Dan mereka berdua tertawa berderai-derai.
“Aku yakin kamu dulunya kucing. Di kehidupanmu sebelum ini, kamu pasti kucing yang baiiiik banget. Setia pada tuannya. Lalu setelah mati tertabrak mobil, kebaikanmu selama menjadi kucing membuat kamu menitis ke tubuh bayi perempuan cantik bermata indah.”
“Rayuan gombal dan bertele-tele. Poinmu lima setengah.”
“Jangan pelit-pelit dong, Cinta. Ntar di kehidupanmu selanjutnya, kamu turun pangkat, lho. Menitis jadi binatang lagi. Trus gimana aku bakal mencarimu?”
“Makanya jangan bodoh-bodoh banget dong, Sayang. Ntar di kehidupanmu selanjutnya kamu menitis jadi keledai atau udang.”
“Nggak apa-apa. Selama kamu jadi udang juga.”
“Tapi kalau aku jadi manusia? Jadi koki seafood, misalnya?” godanya. Mata kucingnya mengedip jahil.
“Sebagai udang yang baik, aku mati demi melanggengkan karir sang koki. Maka ketika rohku lepas dari tubuh udang, aku segera menitis ke dalam tubuh bayi tampan. Dan kau koki manis,” dia mengangkat dagu gadisnya dengan lembut, “Jangan buru-buru mati. Tunggu aku. Aku akan datang membawa cinta.”

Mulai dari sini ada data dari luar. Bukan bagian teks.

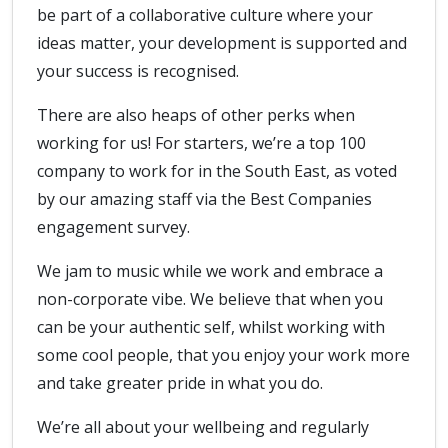
be part of a collaborative culture where your
ideas matter, your development is supported and
your success is recognised.
There are also heaps of other perks when
working for us! For starters, we’re a top 100
company to work for in the South East, as voted
by our amazing staff via the Best Companies
engagement survey.
We jam to music while we work and embrace a
non-corporate vibe. We believe that when you
can be your authentic self, whilst working with
some cool people, that you enjoy your work more
and take greater pride in what you do.
We’re all about your wellbeing and regularly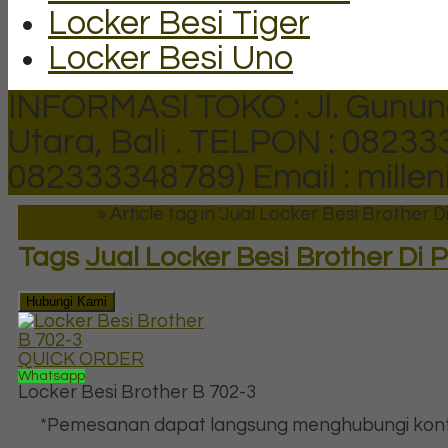
Locker Besi Tiger
Locker Besi Uno
INFORMASI TOKO : Jl. Gunun
Utara, Bali .
TELPON : 082333
082333348789)
Email : mill
Beranda
»
Article tag in 'Jual Locker Besi Brother
Tags
Jual Locker Besi Brother Di
Hubungi Kami
QUICK ORDER
Whatsapp
Locker Besi Brother B 702-3
*Pemesanan dapat langsung menghubungi kont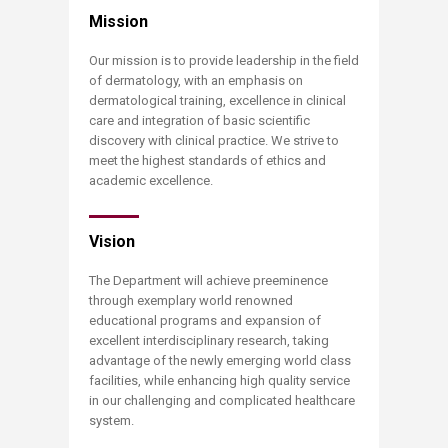
​​Mission
Our mission is to provide leadership in the field
of dermatology, with an emphasis on
dermatological training, excellence in clinical
care and integration of basic scientific
discovery with clinical practice. We strive to
meet the highest standards of ethics and
academic excellence.
Vision
The Department will achieve preeminence
through exemplary world renowned
educational programs and expansion of
excellent interdisciplinary research, taking
advantage of the newly emerging world class
facilities, while enhancing high quality service
in our challenging and complicated healthcare
system.​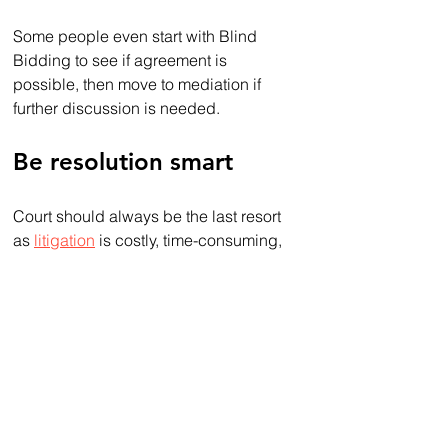
Some people even start with Blind 
Bidding to see if agreement is 
possible, then move to mediation if 
further discussion is needed.
Be resolution smart
Court should always be the last resort 
as 
litigation
 is costly, time-consuming, 
invariably destructive to relationships 
and will be an experience you’ll never 
want to repeat. 
Whether you go to mediation or want to 
give Blind Bidding a try, you’ll resolve 
disputes faster, privately, for a fraction 
of the cost and with far less stress.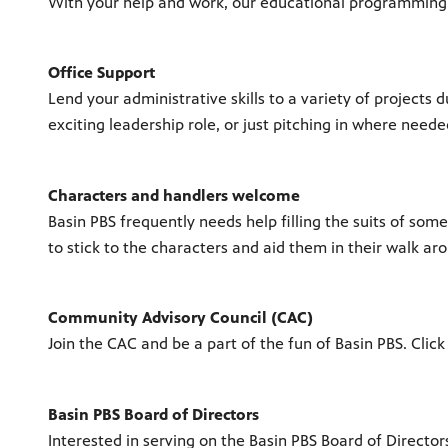
With your help and work, our educational programming wil
Office Support
Lend your administrative skills to a variety of projects
exciting leadership role, or just pitching in where need
Characters and handlers welcome
Basin PBS frequently needs help filling the suits of some
to stick to the characters and aid them in their walk a
Community Advisory Council (CAC)
Join the CAC and be a part of the fun of Basin PBS. Click
Basin PBS Board of Directors
Interested in serving on the Basin PBS Board of Directo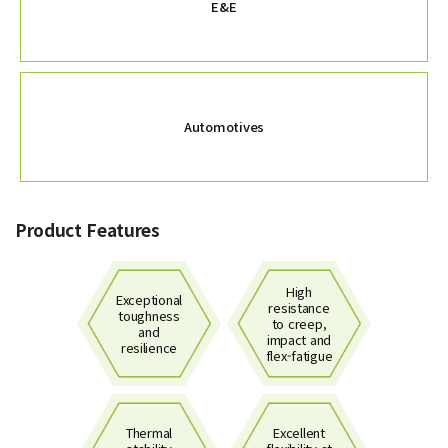
E&E
Automotives
Product Features
High
Exceptional
resistance
toughness
to creep,
and
impact and
resilience
flex-fatigue
Thermal
Excellent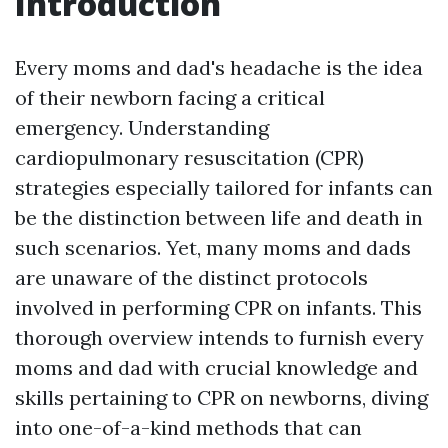
Introduction
Every moms and dad's headache is the idea
of their newborn facing a critical
emergency. Understanding
cardiopulmonary resuscitation (CPR)
strategies especially tailored for infants can
be the distinction between life and death in
such scenarios. Yet, many moms and dads
are unaware of the distinct protocols
involved in performing CPR on infants. This
thorough overview intends to furnish every
moms and dad with crucial knowledge and
skills pertaining to CPR on newborns, diving
into one-of-a-kind methods that can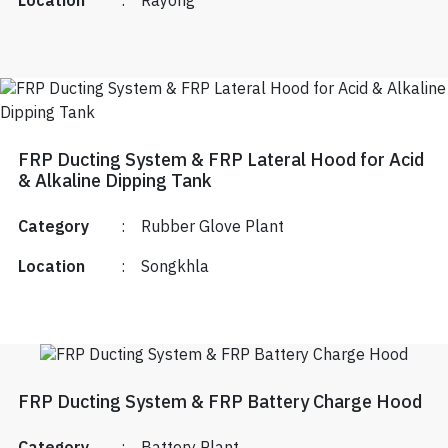
Location
:
Rayong
FRP Ducting System & FRP Lateral Hood for Acid
& Alkaline Dipping Tank
Category
:
Rubber Glove Plant
Location
:
Songkhla
FRP Ducting System & FRP Battery Charge Hood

“Lalu aku, koki setengah baya, pacaran dengan cowok ingusan ini?” katanya sambil mencubit pipi sang kekasih.
“Cinta tidak kenal usia.”
“Cinta itu abadi. Cinta kita abadi.”
Keduanya saling bertukar senyum. Matahari meluncur di ufuk Barat, cahayanya pelan-pelan disedot senja. Tak lama lagi senyum sepasang kekasih itu ditelan pula oleh gelapnya, menyisakan sekedar siluet kelabu. Tak lebih dan tak kurang.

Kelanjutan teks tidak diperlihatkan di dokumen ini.